Given passage:
* * * * * * *

The art of fixing breaks
- amyhluu
- May 22, 2023
- 3 min read
I don’t know if I’ve been a very good doctor this week.
Sometimes, when things go wrong in medicine, they can go very wrong. It may not even be an error in clinical decision making. It may be related to a delay in medicine administration time. It may be related to an emotionally charged patient interaction that led to an aggravated clinician. It may be the snowball effect of what is said during heightened situations that impacts everyone throughout the course of their day. And sometimes, it can be difficult to pinpoint the exact moment where things went wrong.
We work in a complex system. Failure is inevitable in such a complex system. Part of the issue in understanding and accepting the failures that occur, is that medicine is made up of highly performing individuals who are raised to value hyper competence. This hyper competence is equated to insanely long working hours, an intense and complex patient load and efficiency despite your attention being pulled in ten different directions. But this value and striving for hyper competence comes at a cost. The cost is that when systemic failures do occur, they can become adopted as personal failures.
In recent months, I’ve spent a great deal of time thinking about fractures.

* * * * * * *

Collected data:
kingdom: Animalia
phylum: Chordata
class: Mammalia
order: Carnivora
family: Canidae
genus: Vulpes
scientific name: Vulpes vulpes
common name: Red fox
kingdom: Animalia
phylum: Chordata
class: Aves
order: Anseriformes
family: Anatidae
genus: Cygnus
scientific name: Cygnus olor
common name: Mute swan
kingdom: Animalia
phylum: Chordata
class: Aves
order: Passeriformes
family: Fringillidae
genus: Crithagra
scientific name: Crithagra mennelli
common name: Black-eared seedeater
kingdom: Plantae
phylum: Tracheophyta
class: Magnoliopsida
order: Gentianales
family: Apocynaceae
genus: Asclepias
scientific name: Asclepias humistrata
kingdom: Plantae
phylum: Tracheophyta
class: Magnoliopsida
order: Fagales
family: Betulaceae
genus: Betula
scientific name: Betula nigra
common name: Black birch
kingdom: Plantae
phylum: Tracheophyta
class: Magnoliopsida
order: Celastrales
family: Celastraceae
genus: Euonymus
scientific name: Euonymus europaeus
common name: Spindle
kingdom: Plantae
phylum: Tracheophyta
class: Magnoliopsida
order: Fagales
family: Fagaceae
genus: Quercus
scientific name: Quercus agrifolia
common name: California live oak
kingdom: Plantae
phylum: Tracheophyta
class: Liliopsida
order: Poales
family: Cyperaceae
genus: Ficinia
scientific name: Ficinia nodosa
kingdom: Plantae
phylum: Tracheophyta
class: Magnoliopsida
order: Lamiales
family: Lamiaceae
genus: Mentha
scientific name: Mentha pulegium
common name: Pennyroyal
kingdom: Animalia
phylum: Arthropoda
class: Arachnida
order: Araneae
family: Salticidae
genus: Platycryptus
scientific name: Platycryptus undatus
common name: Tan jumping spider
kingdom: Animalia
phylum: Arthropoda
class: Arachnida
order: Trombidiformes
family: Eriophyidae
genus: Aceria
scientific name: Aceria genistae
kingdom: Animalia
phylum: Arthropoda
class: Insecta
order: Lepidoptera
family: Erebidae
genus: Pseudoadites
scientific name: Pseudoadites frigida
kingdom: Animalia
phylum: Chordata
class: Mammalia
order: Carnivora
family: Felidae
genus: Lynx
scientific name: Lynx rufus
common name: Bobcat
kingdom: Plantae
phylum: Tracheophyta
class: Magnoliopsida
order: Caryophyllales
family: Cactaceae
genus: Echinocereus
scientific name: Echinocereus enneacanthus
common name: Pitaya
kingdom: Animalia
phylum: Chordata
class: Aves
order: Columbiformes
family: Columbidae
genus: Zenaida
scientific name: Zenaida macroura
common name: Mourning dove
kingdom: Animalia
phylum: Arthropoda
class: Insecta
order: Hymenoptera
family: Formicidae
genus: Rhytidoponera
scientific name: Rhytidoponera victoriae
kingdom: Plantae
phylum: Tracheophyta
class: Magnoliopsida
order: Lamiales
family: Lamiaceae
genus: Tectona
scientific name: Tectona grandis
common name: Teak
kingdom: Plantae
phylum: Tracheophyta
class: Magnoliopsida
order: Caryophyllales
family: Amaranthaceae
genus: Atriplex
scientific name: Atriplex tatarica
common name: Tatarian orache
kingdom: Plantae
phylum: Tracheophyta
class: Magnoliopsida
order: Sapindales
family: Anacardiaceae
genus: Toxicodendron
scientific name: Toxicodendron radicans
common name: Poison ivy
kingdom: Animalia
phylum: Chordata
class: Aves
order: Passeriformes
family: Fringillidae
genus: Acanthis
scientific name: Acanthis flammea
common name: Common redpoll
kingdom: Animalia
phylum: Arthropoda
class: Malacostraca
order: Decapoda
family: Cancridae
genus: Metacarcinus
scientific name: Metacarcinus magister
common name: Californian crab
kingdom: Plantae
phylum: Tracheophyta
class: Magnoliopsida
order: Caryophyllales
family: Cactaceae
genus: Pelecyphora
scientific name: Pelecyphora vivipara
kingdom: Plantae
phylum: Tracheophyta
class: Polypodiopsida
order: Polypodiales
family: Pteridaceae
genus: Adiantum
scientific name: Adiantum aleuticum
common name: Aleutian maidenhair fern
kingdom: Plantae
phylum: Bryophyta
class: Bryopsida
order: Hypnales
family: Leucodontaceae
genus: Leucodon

* * * * * * *

Task to complete: Rewrite the passage on failure in medicine between "Sometimes, when things" and "things went wrong.", inclusive, changing "clinician" to "physician".

Answer to the exercise:
Sometimes, when things go wrong in medicine, they can go very wrong. It may not even be an error in clinical decision making. It may be related to a delay in medicine administration time. It may be related to an emotionally charged patient interaction that led to an aggravated physician. It may be the snowball effect of what is said during heightened situations that impacts everyone throughout the course of their day. And sometimes, it can be difficult to pinpoint the exact moment where things went wrong.